INVESTIGADORES
STEGMAYER Georgina Silvia
congresos y reuniones científicas
Título:
A novel approach for highly-diverse multi-omics data fusion applied to tomato germplasm selection
Autor/es:
M. PIVIDORI, G. STEGMAYER, A. CERNADAS, M. CONTE, F. CARRARI, D.H. MILONE
Reunión:
Conferencia; 4th International Society for Computational Biology Latin America Bioinformatics Conference (ISCB-LA); 2016
Institución organizadora:
International Society for Computational Biology (ISCB)
Resumen:
Tomato (Solanum lycopersicum) is one of the major vegetable crop consumed worldwide being a valuable source of vitamins and antioxidants for the human diet.
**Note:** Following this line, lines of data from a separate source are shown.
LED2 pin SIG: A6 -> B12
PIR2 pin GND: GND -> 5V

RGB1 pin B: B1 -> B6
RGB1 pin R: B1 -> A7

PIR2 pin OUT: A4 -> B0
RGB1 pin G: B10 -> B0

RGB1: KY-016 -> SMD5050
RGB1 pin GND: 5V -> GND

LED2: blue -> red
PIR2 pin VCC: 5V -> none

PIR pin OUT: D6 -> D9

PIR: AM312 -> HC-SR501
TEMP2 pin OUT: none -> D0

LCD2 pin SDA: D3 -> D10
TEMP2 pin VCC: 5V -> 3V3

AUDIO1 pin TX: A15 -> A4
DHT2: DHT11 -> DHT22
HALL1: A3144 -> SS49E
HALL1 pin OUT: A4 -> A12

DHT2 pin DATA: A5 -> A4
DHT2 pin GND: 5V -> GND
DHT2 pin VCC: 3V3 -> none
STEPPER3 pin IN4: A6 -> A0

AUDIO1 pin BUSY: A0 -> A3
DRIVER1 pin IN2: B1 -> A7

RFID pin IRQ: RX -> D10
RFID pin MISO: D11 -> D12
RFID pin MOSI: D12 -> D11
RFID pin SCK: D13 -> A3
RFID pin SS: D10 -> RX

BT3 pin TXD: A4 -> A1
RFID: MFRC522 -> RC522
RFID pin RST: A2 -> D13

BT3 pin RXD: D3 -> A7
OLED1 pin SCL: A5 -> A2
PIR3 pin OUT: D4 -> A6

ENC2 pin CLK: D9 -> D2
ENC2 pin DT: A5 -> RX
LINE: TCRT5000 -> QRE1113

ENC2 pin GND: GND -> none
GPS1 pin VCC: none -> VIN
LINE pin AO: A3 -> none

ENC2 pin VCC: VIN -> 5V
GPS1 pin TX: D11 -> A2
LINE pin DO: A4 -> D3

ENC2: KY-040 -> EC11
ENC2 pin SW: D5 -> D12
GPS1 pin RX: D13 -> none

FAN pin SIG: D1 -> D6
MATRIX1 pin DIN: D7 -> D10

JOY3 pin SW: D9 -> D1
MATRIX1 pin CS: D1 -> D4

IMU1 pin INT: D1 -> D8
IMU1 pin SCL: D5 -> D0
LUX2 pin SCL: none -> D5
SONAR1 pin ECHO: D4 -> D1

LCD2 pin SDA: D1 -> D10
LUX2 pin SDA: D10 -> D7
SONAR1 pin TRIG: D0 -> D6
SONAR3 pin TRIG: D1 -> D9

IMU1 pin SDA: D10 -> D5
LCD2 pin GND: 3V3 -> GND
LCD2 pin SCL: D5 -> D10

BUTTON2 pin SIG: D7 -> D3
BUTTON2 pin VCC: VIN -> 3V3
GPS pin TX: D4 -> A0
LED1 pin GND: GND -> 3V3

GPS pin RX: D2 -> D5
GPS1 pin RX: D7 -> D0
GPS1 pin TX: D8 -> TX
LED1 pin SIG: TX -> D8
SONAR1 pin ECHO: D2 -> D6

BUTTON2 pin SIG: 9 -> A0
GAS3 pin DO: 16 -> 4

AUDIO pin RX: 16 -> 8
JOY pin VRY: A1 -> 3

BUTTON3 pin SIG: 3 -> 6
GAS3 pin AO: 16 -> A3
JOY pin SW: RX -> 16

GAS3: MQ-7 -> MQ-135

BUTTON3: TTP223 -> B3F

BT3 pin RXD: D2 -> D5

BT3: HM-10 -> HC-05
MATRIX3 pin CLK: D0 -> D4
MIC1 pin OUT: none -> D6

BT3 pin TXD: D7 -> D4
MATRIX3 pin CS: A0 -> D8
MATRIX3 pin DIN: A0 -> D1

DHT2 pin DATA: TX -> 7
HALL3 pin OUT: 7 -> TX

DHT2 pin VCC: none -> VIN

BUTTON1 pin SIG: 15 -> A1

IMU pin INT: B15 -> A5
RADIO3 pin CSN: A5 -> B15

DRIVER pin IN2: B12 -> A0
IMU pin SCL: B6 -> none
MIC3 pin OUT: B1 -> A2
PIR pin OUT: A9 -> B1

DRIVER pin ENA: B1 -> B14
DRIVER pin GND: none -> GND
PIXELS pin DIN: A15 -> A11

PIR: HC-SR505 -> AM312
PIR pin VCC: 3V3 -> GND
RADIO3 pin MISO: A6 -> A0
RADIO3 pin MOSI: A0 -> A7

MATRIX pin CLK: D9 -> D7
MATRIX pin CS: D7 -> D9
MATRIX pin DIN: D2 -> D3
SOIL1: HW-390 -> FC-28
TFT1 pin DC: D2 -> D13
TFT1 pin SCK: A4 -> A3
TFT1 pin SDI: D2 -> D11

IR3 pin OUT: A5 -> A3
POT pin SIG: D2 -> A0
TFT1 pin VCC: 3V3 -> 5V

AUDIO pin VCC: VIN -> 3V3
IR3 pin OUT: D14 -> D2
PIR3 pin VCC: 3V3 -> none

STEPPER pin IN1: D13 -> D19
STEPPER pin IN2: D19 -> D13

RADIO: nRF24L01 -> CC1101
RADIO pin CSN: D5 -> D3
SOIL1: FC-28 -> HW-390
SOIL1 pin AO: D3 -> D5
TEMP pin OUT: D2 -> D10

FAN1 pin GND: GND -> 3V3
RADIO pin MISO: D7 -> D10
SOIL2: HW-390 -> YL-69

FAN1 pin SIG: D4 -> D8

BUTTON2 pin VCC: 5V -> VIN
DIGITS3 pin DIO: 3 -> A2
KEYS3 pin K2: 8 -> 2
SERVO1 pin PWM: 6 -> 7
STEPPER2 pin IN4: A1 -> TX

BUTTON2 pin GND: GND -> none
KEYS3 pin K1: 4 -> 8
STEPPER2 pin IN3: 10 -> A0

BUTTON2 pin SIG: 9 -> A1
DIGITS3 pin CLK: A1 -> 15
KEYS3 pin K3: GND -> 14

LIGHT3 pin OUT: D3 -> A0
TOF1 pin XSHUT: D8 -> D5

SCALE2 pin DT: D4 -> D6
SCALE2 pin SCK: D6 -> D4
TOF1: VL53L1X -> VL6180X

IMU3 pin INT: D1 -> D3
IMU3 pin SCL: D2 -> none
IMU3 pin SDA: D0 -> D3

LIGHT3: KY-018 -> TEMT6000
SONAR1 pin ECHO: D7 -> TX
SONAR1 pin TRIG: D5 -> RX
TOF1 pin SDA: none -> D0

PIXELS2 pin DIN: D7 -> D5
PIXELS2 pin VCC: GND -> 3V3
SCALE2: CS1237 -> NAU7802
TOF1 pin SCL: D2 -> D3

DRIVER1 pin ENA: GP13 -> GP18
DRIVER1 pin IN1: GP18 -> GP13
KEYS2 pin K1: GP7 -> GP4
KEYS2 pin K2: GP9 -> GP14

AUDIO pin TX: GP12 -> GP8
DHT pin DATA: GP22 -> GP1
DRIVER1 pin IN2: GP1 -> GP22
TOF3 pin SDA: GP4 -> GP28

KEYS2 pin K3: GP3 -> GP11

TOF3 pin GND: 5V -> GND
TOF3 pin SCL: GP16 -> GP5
Because of the variability constraints associated with breeding programs, the phenotypic and genetic diversity in heirloom varieties emerges as a landmark to rescue desired agronomic traits for crop improvement. A germplasm collection of Andean tomato landraces materials originally cultivated by family farmers in the Cuyo region (Mendoza-ARG), was characterized based on morpho-agronomic and biochemical traits of their mature fruits. In several growing seasons, highly-diverse kinds of quantitative and qualitative measurements were obtained using GC-MS, NMR and HPLC to quantify fruit soluble and volatile metabolites; transcriptomics to assess gene expression; and tasting panels to evaluate and determine consumer preferences. The application of a classical clustering approach to integrate these kinds of heterogeneous variables for finding hidden relations would require a very complex, manual and time-consuming preprocessing to normalize each particular source of data. This should be done one-by-one, according to each particular variable and technique, being highly dependant also on the assumptions of the clustering method chosen. To the best of our knowledge, up to date there are no methods available for the integration of such highly-diverse complex data (i.e. metabolomics, transcriptomics, agronomics, tasting panels and categorical/quality assessment data) to perform an integrative analysis.This novel approach for highly-diverse multi-modal data fusion demonstrated to have several advantages, including i) not requiring preprocessing of any of the input data to perform heterogeneous data fusion; thus enabling simple integration of categorical as well as different types of numerical data; ii) does not demand a certain (possibly different) number of replicates for each type of measure and, iii) it is specially suited for cases where highly-diverse kinds of variables (measures) have to be compared or clustered, in particular when they are not available for all the biological material under analysis. Furthermore, the new method of cluster generation and analysis based on accessions diversity and data harvested along several seasons could readily assist to infer the most probable traits to be stable inherited for germplasm selection.